Erneut tränte in der mexikanischen Erzdiözese Morelia eine Mariendarstellung. Am 2. Juni hatte die Statue Unserer Lieben Frau von Guadalupe in einem Privathaus erstmals geweint (Katholisches.info berichtete: Fordern Bluttränen einer Marienstatue Rom heraus?). Nun folgte ein zweites Ereignis.
Das Bildnis der Jungfrau von Guadalupe im Stadtteil Obrera in der Stadt Morelia weinte am 13. Juni erneut, aber diesmal keine Bluttränen, sondern „kristallklare Tränen“, wie Gläubige berichten, die das Ereignis miterlebt haben.
Laut den Zeugenberichten ereignete sich das Phänomen unvermittelt um 13 Uhr und wurde in einem kurzen Video festgehalten.
Seitdem Miguel Ángel Melchor Raya, in dessen Haus die Statue steht, am 2. Juni die Nachricht von der „tränenden Madonna“ bekanntmachte, strömen immer mehr Gläubige und Schaulustige nach Obrera. Er verweist auch auf erste Gebetserhörungen durch die Guadalupana, wie die Mexikaner Unsere Liebe Frau von Guadalupe nennen, die ihm von Menschen berichtet werden.
In den Tagen zwischen den beiden Phänomenen waren von der Erzdiözese Morelia beauftragte Experten in sein Haus gekommen, um Proben der Flüssigkeit zu nehmen, die am 2. Juni an der Statue festgestellt wurden. Das Haus von Miguel Ángel Melchor Raya, der beteuert, sich nicht erklären zu können, warum der Himmel seine Marienstatue für eine solche Manifestation ausgewählt haben könnte, steht für alle offen, ob einfache Menschen oder Experten, die die Echtheit des Ereignisses überprüfen wollen.
Diese scheint eine Herausforderung für die jüngst erlassenen neuen römischen Normen für übernatürliche Phänomene zu sein, weshalb ein erhöhtes Interesse an der Entwicklung in Morelia besteht, die im Digitalzeitalter ganz öffentlich stattfindet – im Gegensatz zu einer Reihe von angeblichen Botschaften der vergangenen Jahre, deren Provenienz völlig undurchsichtig ist.
Der Blog Secretum meum mihi kommentierte die Ereignisse mit einem sarkastischen Seitenhieb: Es verstehe sich von selbst, daß man skeptisch sei, allerdings weniger in bezug auf das Phänomen von Morelia, sondern mehr in bezug auf die möglichen Reaktionen der Behörden.
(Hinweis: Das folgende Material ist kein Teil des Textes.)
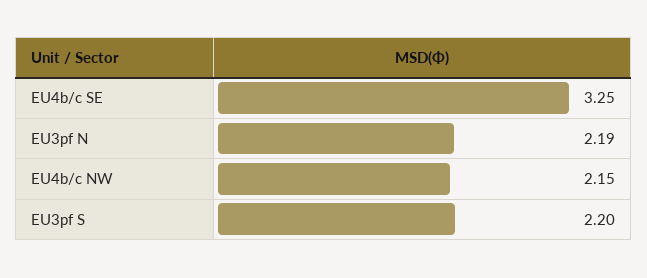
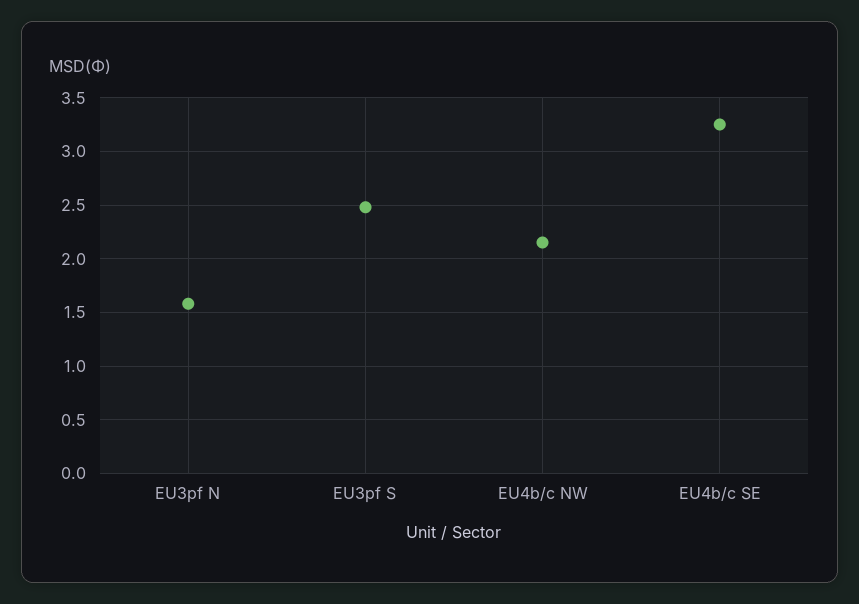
  {
    "EU4b/c SE": 3.25,
-   "EU3pf N": 2.19,
+   "EU3pf N": 1.6,
    "EU4b/c NW": 2.15,
-   "EU3pf S": 2.2
+   "EU3pf S": 2.5
  }

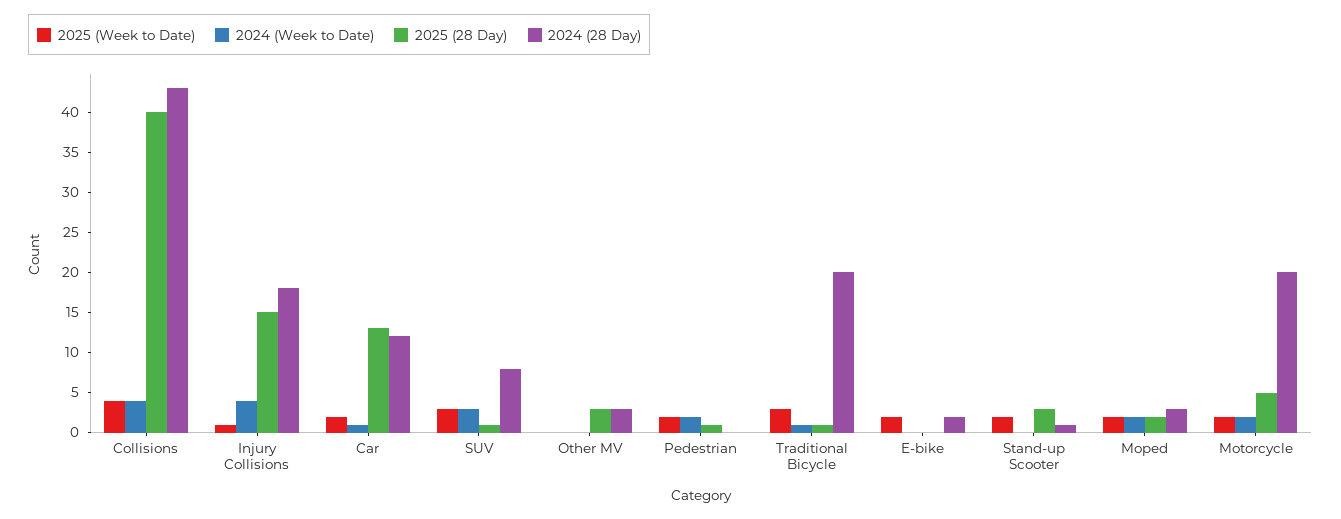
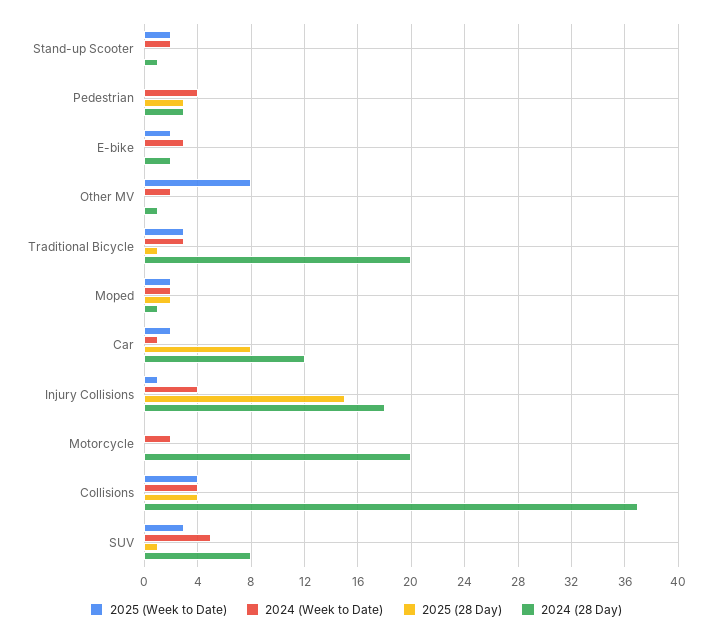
  {
    "2025 (Week to Date)": {
      "Collisions": 4,
      "Injury Collisions": 1,
      "Car": 2,
      "SUV": 3,
-     "Other MV": 0,
+     "Other MV": 8,
-     "Pedestrian": 2,
+     "Pedestrian": 0,
      "Traditional Bicycle": 3,
      "E-bike": 2,
      "Stand-up Scooter": 2,
      "Moped": 2,
-     "Motorcycle": 2
+     "Motorcycle": 0
    },
    "2024 (Week to Date)": {
      "Collisions": 4,
      "Injury Collisions": 4,
      "Car": 1,
-     "SUV": 3,
+     "SUV": 5,
-     "Other MV": 0,
+     "Other MV": 2,
-     "Pedestrian": 2,
+     "Pedestrian": 4,
-     "Traditional Bicycle": 1,
+     "Traditional Bicycle": 3,
-     "E-bike": 0,
+     "E-bike": 3,
-     "Stand-up Scooter": 0,
+     "Stand-up Scooter": 2,
      "Moped": 2,
      "Motorcycle": 2
    },
    "2025 (28 Day)": {
-     "Collisions": 40,
+     "Collisions": 4,
      "Injury Collisions": 15,
-     "Car": 13,
+     "Car": 8,
      "SUV": 1,
-     "Other MV": 3,
+     "Other MV": 0,
-     "Pedestrian": 1,
+     "Pedestrian": 3,
      "Traditional Bicycle": 1,
      "E-bike": 0,
-     "Stand-up Scooter": 3,
+     "Stand-up Scooter": 0,
      "Moped": 2,
-     "Motorcycle": 5
+     "Motorcycle": 0
    },
    "2024 (28 Day)": {
-     "Collisions": 43,
+     "Collisions": 37,
      "Injury Collisions": 18,
      "Car": 12,
      "SUV": 8,
-     "Other MV": 3,
+     "Other MV": 1,
-     "Pedestrian": 0,
+     "Pedestrian": 3,
      "Traditional Bicycle": 20,
      "E-bike": 2,
      "Stand-up Scooter": 1,
-     "Moped": 3,
+     "Moped": 1,
      "Motorcycle": 20
    }
  }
Der Seitenhieb richtet sich gegen die neuen römischen Normen, die von Kardinal Victor Manuel Fernández, dem Präfekten des Glaubensdikasteriums unterzeichnet und von Papst Franziskus gebilligt wurden. Sie sehen in einer ganze Reihe von Abstufungen die Ablehnung einer Übernatürlichkeit vor, aber keine, mit der die Übernatürlichkeit anerkannt wird. Kritiker stellen seither die Frage, ob für Santa Marta die Möglichkeit einer übernatürlichen Provenienz eines Phänomens nicht mehr existiert, also Rom selbst diese Möglichkeit ausschließt, wie es Kirchenfeinde mit viel Spott und Polemik seit 250 Jahren tun.
In Morelia wurden jedenfalls zwei neue Videos veröffentlicht. In diesen erklärt Pfarrer José de Jesús Alcázar, genannt Don Chuy, von der Pfarrei zur heiligsten Dreifaltigkeit, in der sich das Haus von Miguel Ángel Melchor Raya befindet, das erste Phänomen vom 2. Juni. Der Pfarrer gibt auch ein erstes Untersuchungsergebnis bekannt, laut dem es sich bei den an der Statue entnommenen Proben tatsächlich um Menschenblut, um „nicht kontaminiertes Blut“ eines Menschen, handelt.
Das Presseamt der Erzdiözese Morelia betonte gleich darauf, daß es sich dabei um eine Erklärung des Pfarrers handle. Die Diözese sei von dem Video vorab nicht informiert worden. Das Erzbistum behalte sich eine Stellungnahme zu einem späteren Zeitpunkt vor, sobald weitere Untersuchungsergebnisse vorliegen werden.
Beginnt ein wenig zuträgliches, da Verwirrung stiftendes und von anderen Orten bekanntes Katz-und-Maus-Spiel innerhalb der Kirche? Weiß die Rechte nicht, was die Linke tut?
Der Umstand, daß Pfarrer Alcázar die Gläubigen nicht entmutigte, nach Obrera zu kommen, um das Haus von Miguel Ángel Melchor Raya aufzusuchen – vielmehr scheint der Pfarrer recht begeistert von den Ereignissen –, könnte zu der distanzierten Reaktion der Erzdiözese beigetragen haben.